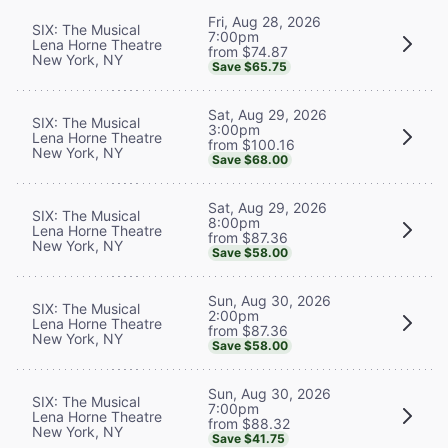
Fri, Aug 28, 2026
SIX: The Musical
7:00pm
Lena Horne Theatre
from $74.87
New York, NY
Save $65.75
Sat, Aug 29, 2026
SIX: The Musical
3:00pm
Lena Horne Theatre
from $100.16
New York, NY
Save $68.00
Sat, Aug 29, 2026
SIX: The Musical
8:00pm
Lena Horne Theatre
from $87.36
New York, NY
Save $58.00
Sun, Aug 30, 2026
SIX: The Musical
2:00pm
Lena Horne Theatre
from $87.36
New York, NY
Save $58.00
Sun, Aug 30, 2026
SIX: The Musical
7:00pm
Lena Horne Theatre
from $88.32
New York, NY
Save $41.75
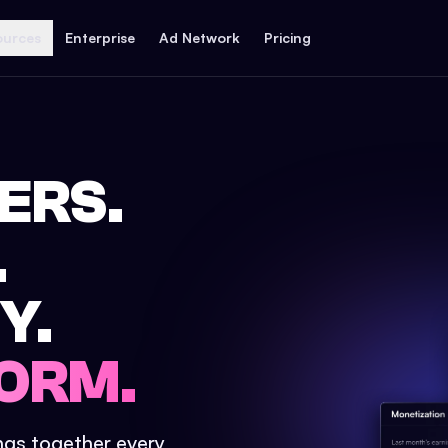
ources
Enterprise
Ad Network
Pricing
ERS.
.
Y.
ORM.
ings together every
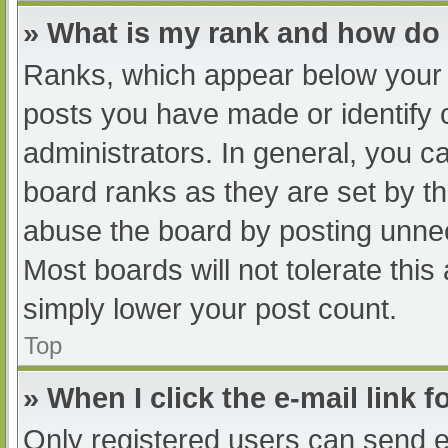
» What is my rank and how do 
Ranks, which appear below your 
posts you have made or identify 
administrators. In general, you c
board ranks as they are set by th
abuse the board by posting unnec
Most boards will not tolerate this
simply lower your post count.
Top
» When I click the e-mail link f
Only registered users can send e-m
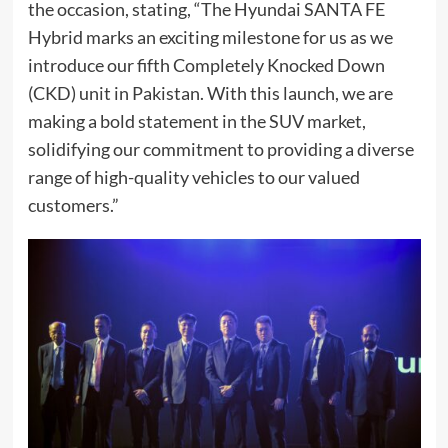
the occasion, stating, “The Hyundai SANTA FE
Hybrid marks an exciting milestone for us as we
introduce our fifth Completely Knocked Down
(CKD) unit in Pakistan. With this launch, we are
making a bold statement in the SUV market,
solidifying our commitment to providing a diverse
range of high-quality vehicles to our valued
customers.”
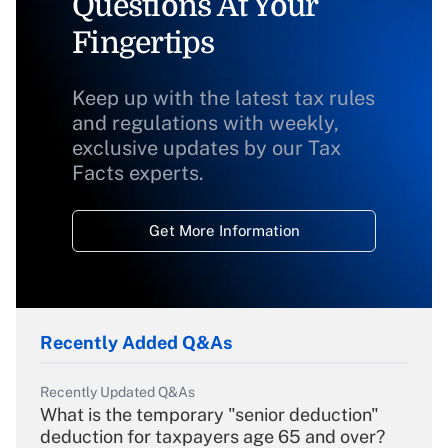
Questions At Your
Fingertips
Keep up with the latest tax rules
and regulations with weekly,
exclusive updates by our Tax
Facts experts.
Get More Information
Recently Added Q&As
Recently Updated Q&As
What is the temporary "senior deduction"
deduction for taxpayers age 65 and over?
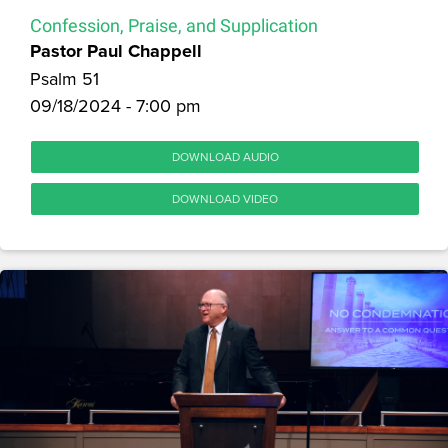
Confession, Praise, and Supplication
Pastor Paul Chappell
Psalm 51
09/18/2024 - 7:00 pm
DOWNLOAD AUDIO
DOWNLOAD VIDEO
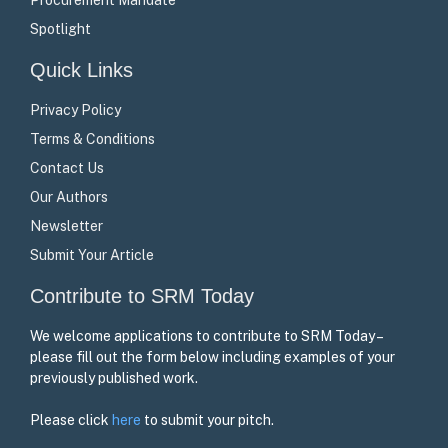
Spotlight
Quick Links
Privacy Policy
Terms & Conditions
Contact Us
Our Authors
Newsletter
Submit Your Article
Contribute to SRM Today
We welcome applications to contribute to SRM Today –
please fill out the form below including examples of your
previously published work.
Please click
here
to submit your pitch.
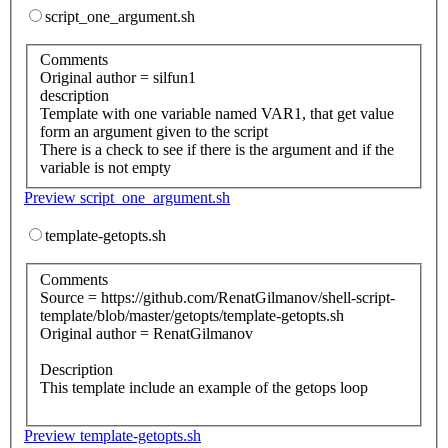
script_one_argument.sh
Comments
Original author = silfun1
description
Template with one variable named VAR1, that get value
form an argument given to the script
There is a check to see if there is the argument and if the
variable is not empty
Preview script_one_argument.sh
template-getopts.sh
Comments
Source = https://github.com/RenatGilmanov/shell-script-
template/blob/master/getopts/template-getopts.sh
Original author = RenatGilmanov
Description
This template include an example of the getops loop
Preview template-getopts.sh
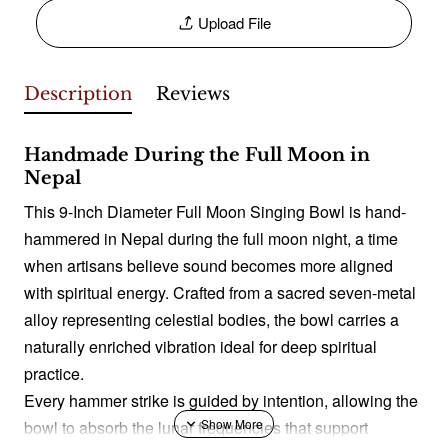
Upload File
Description
Reviews
Handmade During the Full Moon in
Nepal
This 9-Inch Diameter Full Moon Singing Bowl is hand-
hammered in Nepal during the full moon night, a time
when artisans believe sound becomes more aligned
with spiritual energy. Crafted from a sacred seven-metal
alloy representing celestial bodies, the bowl carries a
naturally enriched vibration ideal for deep spiritual
practice.
Every hammer strike is guided by intention, allowing the
bowl to absorb the lunar frequencies that support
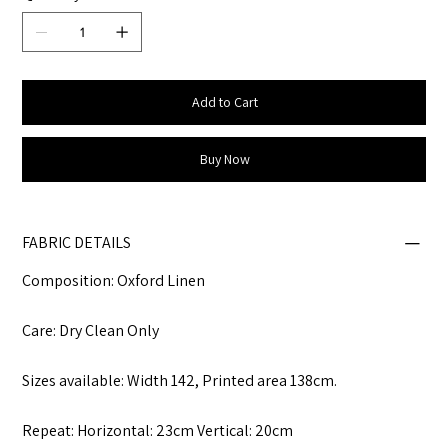
Add to Cart
Buy Now
FABRIC DETAILS
Composition: Oxford Linen
Care: Dry Clean Only
Sizes available: Width 142, Printed area 138cm.
Repeat: Horizontal: 23cm Vertical: 20cm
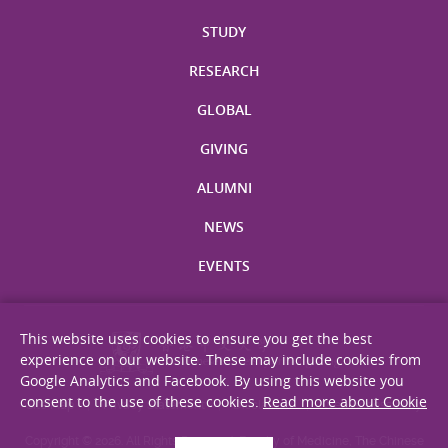
STUDY
RESEARCH
GLOBAL
GIVING
ALUMNI
NEWS
EVENTS
This website uses cookies to ensure you get the best
experience on our website. These may include cookies from
Google Analytics and Facebook. By using this website you
consent to the use of these cookies.
Read more about Cookie
Site Map
Privacy Statement
Disclaimer
Web Accessibility
Copyright © 2026. All Rights Reserved. Faculty of Medicine, The Chinese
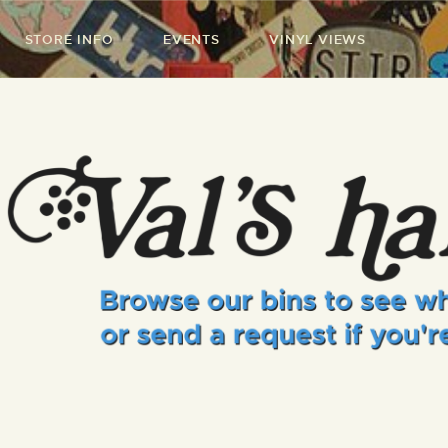
STORE INFO
EVENTS
VINYL VIEWS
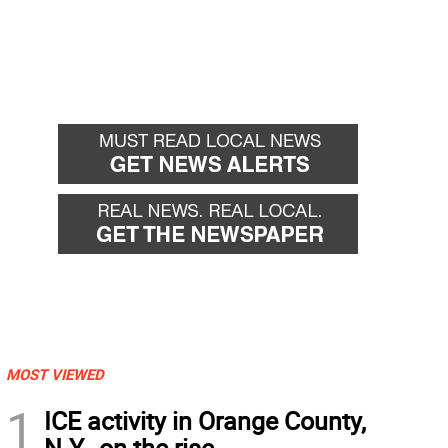
MOST VIEWED
1
ICE activity in Orange County,
N.Y., on the rise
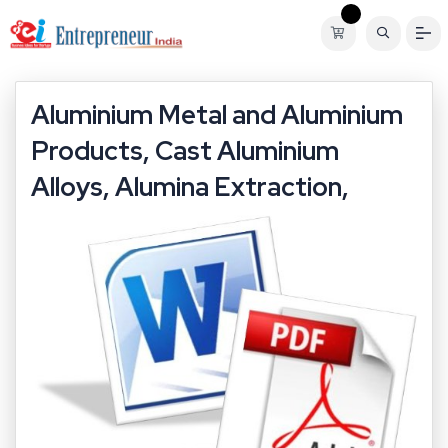
Aluminium Metal and Aluminium
Products, Cast Aluminium
Alloys, Alumina Extraction,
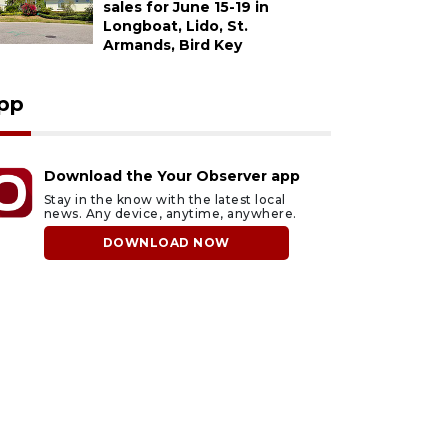
sales for June 15-19 in
Longboat, Lido, St.
Armands, Bird Key
pp
Download the Your Observer app
Stay in the know with the latest local
news. Any device, anytime, anywhere.
DOWNLOAD NOW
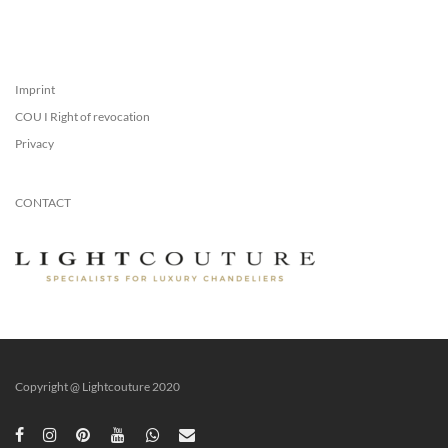
Imprint
COU I Right of revocation
Privacy
CONTACT
Copyright @ Lightcouture 2020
____
About this task>
Transcribe all the entries precisely. Do not include any picture.

Answer box>
Fri, Aug 28, 2026
SIX: The Musical
7:00pm
Lena Horne Theatre
from $74.87
New York, NY
Save $65.75
Sat, Aug 29, 2026
SIX: The Musical
3:00pm
Lena Horne Theatre
from $100.16
New York, NY
Save $68.00
Sat, Aug 29, 2026
SIX: The Musical
8:00pm
Lena Horne Theatre
from $87.36
New York, NY
Save $58.00
Sun, Aug 30, 2026
SIX: The Musical
2:00pm
Lena Horne Theatre
from $87.36
New York, NY
Save $58.00
Sun, Aug 30, 2026
SIX: The Musical
7:00pm
Lena Horne Theatre
from $88.32
New York, NY
Save $41.75
ources
Enterprise
Ad Network
Pricing
ERS.
.
Y.
ORM.
ings together every
» What is my rank and how do 
Ranks, which appear below your 
posts you have made or identify 
administrators. In general, you c
board ranks as they are set by th
abuse the board by posting unnec
Most boards will not tolerate this
simply lower your post count.
Top
» When I click the e-mail link f
Only registered users can send e-m
the occasion, stating, “The Hyundai SANTA FE
Hybrid marks an exciting milestone for us as we
introduce our fifth Completely Knocked Down
(CKD) unit in Pakistan. With this launch, we are
making a bold statement in the SUV market,
solidifying our commitment to providing a diverse
range of high-quality vehicles to our valued
customers.”
Questions At Your
Fingertips
Keep up with the latest tax rules
and regulations with weekly,
exclusive updates by our Tax
Facts experts.
Get More Information
Recently Added Q&As
Recently Updated Q&As
What is the temporary "senior deduction"
deduction for taxpayers age 65 and over?
Confession, Praise, and Supplication
Pastor Paul Chappell
Psalm 51
09/18/2024 - 7:00 pm
DOWNLOAD AUDIO
DOWNLOAD VIDEO
Spotlight
Quick Links
Privacy Policy
Terms & Conditions
Contact Us
Our Authors
Newsletter
Submit Your Article
Contribute to SRM Today
We welcome applications to contribute to SRM Today –
please fill out the form below including examples of your
previously published work.
Please click
here
to submit your pitch.
script_one_argument.sh
Comments
Original author = silfun1
description
Template with one variable named VAR1, that get value
form an argument given to the script
There is a check to see if there is the argument and if the
variable is not empty
Preview script_one_argument.sh
template-getopts.sh
Comments
Source = https://github.com/RenatGilmanov/shell-script-
template/blob/master/getopts/template-getopts.sh
Original author = RenatGilmanov
Description
This template include an example of the getops loop
Preview template-getopts.sh
Upload File
Description
Reviews
Handmade During the Full Moon in
Nepal
This 9-Inch Diameter Full Moon Singing Bowl is hand-
hammered in Nepal during the full moon night, a time
when artisans believe sound becomes more aligned
with spiritual energy. Crafted from a sacred seven-metal
alloy representing celestial bodies, the bowl carries a
naturally enriched vibration ideal for deep spiritual
practice.
Every hammer strike is guided by intention, allowing the
bowl to absorb the lunar frequencies that support
Add to Cart
Buy Now
FABRIC DETAILS
Composition: Oxford Linen
Care: Dry Clean Only
Sizes available: Width 142, Printed area 138cm.
Repeat: Horizontal: 23cm Vertical: 20cm
STUDY
RESEARCH
GLOBAL
GIVING
ALUMNI
NEWS
EVENTS
This website uses cookies to ensure you get the best
experience on our website. These may include cookies from
Google Analytics and Facebook. By using this website you
consent to the use of these cookies.
Read more about Cookie
Site Map
Privacy Statement
Disclaimer
Web Accessibility
Copyright © 2026. All Rights Reserved. Faculty of Medicine, The Chinese
STORE INFO
EVENTS
VINYL VIEWS
MOST VIEWED
1
ICE activity in Orange County,
N.Y., on the rise
Aluminium Metal and Aluminium
Products, Cast Aluminium
Alloys, Alumina Extraction,
sales for June 15-19 in
Longboat, Lido, St.
Armands, Bird Key
pp
Download the Your Observer app
Stay in the know with the latest local
news. Any device, anytime, anywhere.
DOWNLOAD NOW
Imprint
COU I Right of revocation
Privacy
CONTACT
Copyright @ Lightcouture 2020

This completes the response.